Foto: Alessandro Ferrantelli
Fusion Power – Victor Wooten live
Palermo, Teatro Golden – 10.5.2014
Victor Wooten: basso elettrico
Krystal Peterson: voce
Joseph Wooten: tastiere
Derico Watson: batteria
Lo svolgimento di sabato sera non ha impedito di strappare qualche centinaio di appassionati ad altre forme d’intrattenimento ad uno show in quartetto di Victor Wooten, storico e vivace motore a bassi profondi dei Flecktones del banjoista Béla Fleck, e che ha consolidato la sua notorietà con la recente incisione all-bass Thunder (2008), che sotto la sigla S.M.V. lo riuniva in trio al davisiano Marcus Miller nonché ad uno degli indiscussi padri dello strumento, Stanley Clarke.
Non mancando di profonde sintonie verso le forme rock, certamente Wooten si è precocemente sintonizzato sulle relative ibridizzazioni che hanno aperto l’universo della fusion già della seconda metà degli anni Settanta, mantenendovisi peraltro fedele come in buona sostanza palesava il programma della serata in oggetto, che sul palcoscenico di Palermo giunge nelle ultime fasi di una corrente stagione che ha già compreso storici nomi quali Tuck & Patti e Alain Caron.
Evidentemente molto a proprio agio nello spendersi come istrionico animale da palcoscenico e performer (e calzando per l’occasione un’ammiccante T-shirt d’italici colori), Wooten si trovava spalleggiato con efficacia, non solo nella progressione dei brani ma anche in vari siparietti, particolarmente col fratello maggiore e tastierista Joseph (da lungo tempo animatore della Steve Miller band), trovando adeguati supporto e complicità nel batterista Derico Watson, di drumming massiccio e di poche sorprese ma del tutto adeguato alla spettacolare circostanza, e tanta bruna e testosteronica baldanza si completava nella presenza nient’affatto antitetica della quasi albina vocalist Krystal Peterson, di evidente e sperimentato mestiere, nonché di cultura e vedute integralmente “born in the USA”.

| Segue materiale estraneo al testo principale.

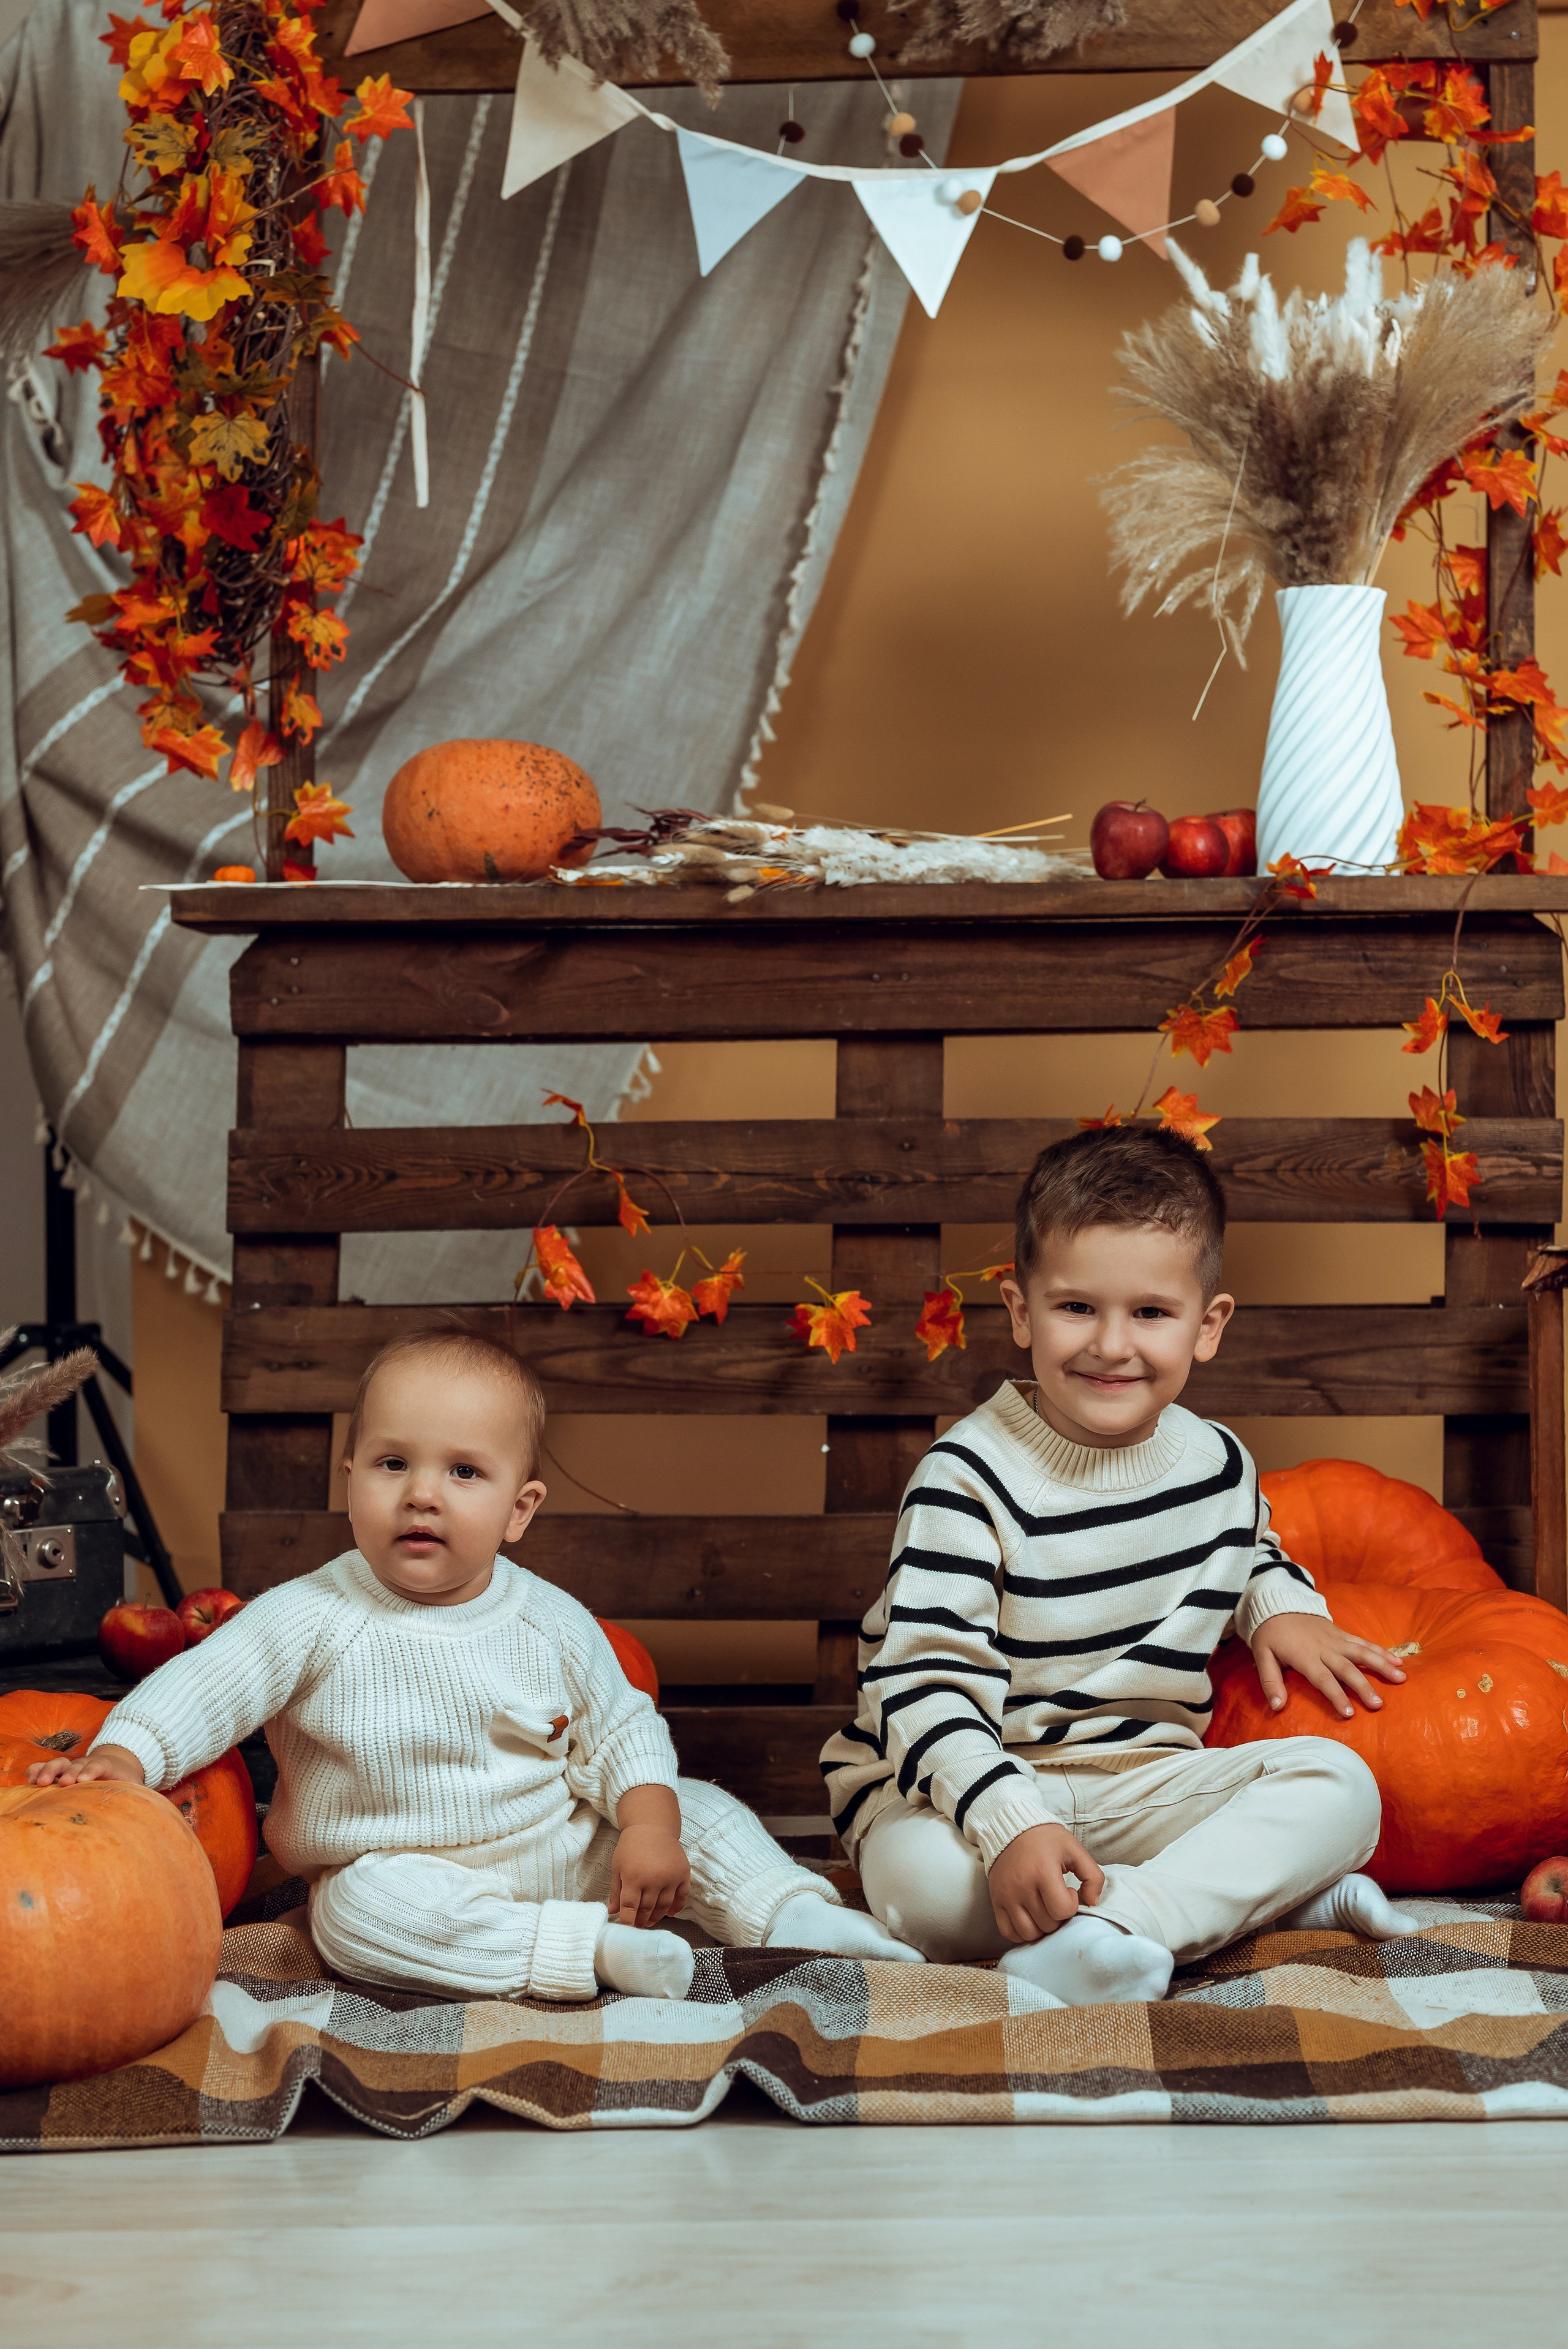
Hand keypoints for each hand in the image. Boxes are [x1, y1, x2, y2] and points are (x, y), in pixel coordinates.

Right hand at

Dilagando con le modalità stilistiche attese da un pubblico massicciamente rappresentato dalla fascia più giovanile, palesemente reattivo e pressoché senza riserve, il repertorio procedeva secondo estratti di registrazioni non soltanto a firma di Wooten, non avaro di componenti recitar-cantando secondo una prevalente e un po’ curiosa formula bluesy-rap, nonché “parlate”, lanciandosi anche in un’estesa tirata (peraltro garbata e civilissima) verso i presenti, scorti nell’ormai abituale, flagrante atto di riprendere il tutto con immancabili smartphones, tablet e quant’altri devices, e persuasivamente invitati a non diffondere indiscriminatamente sul web i materiali della serata, argomentando sulle ricadute ai danni degli artigiani del music-business da parte del dilagante e indiscriminato broadcasting.
Nell’insieme da manuale le soluzioni e gli arrangiamenti alla base dell’esibizione, il cui protagonista nulla lasciava sul tavolo in termini di auto-celebrazione virtuosistica, incluse le note “ginniche figurazioni” al limite dello spudorato, ma non particolarmente dilaganti e in ultima analisi funzionali al giocare con la musica proprio di questo fantasista, che concludeva la scaletta ufficiale del programma in un prolungato solo in cui non abdicava affatto alla scatola dei sortilegi tutta loops, campionature, slap e quant’altre trovate, pur non mancando di ricorrere ad una esposizione di formula anche intimistica.
Richiamato a gran voce, il tonico quartetto invitava i presenti letteralmente alle danze retrodatando il repertorio con la stewewonderiana Superstition, ma tutto lo spirito dai Seventies in poi s’affermava trionfante: per quanti avessero perso la dimensione di quanto la fusion sia stata o permanga grande, di certo Wooten se ne conferma un (infaticabile ed entusiasta) suo profeta.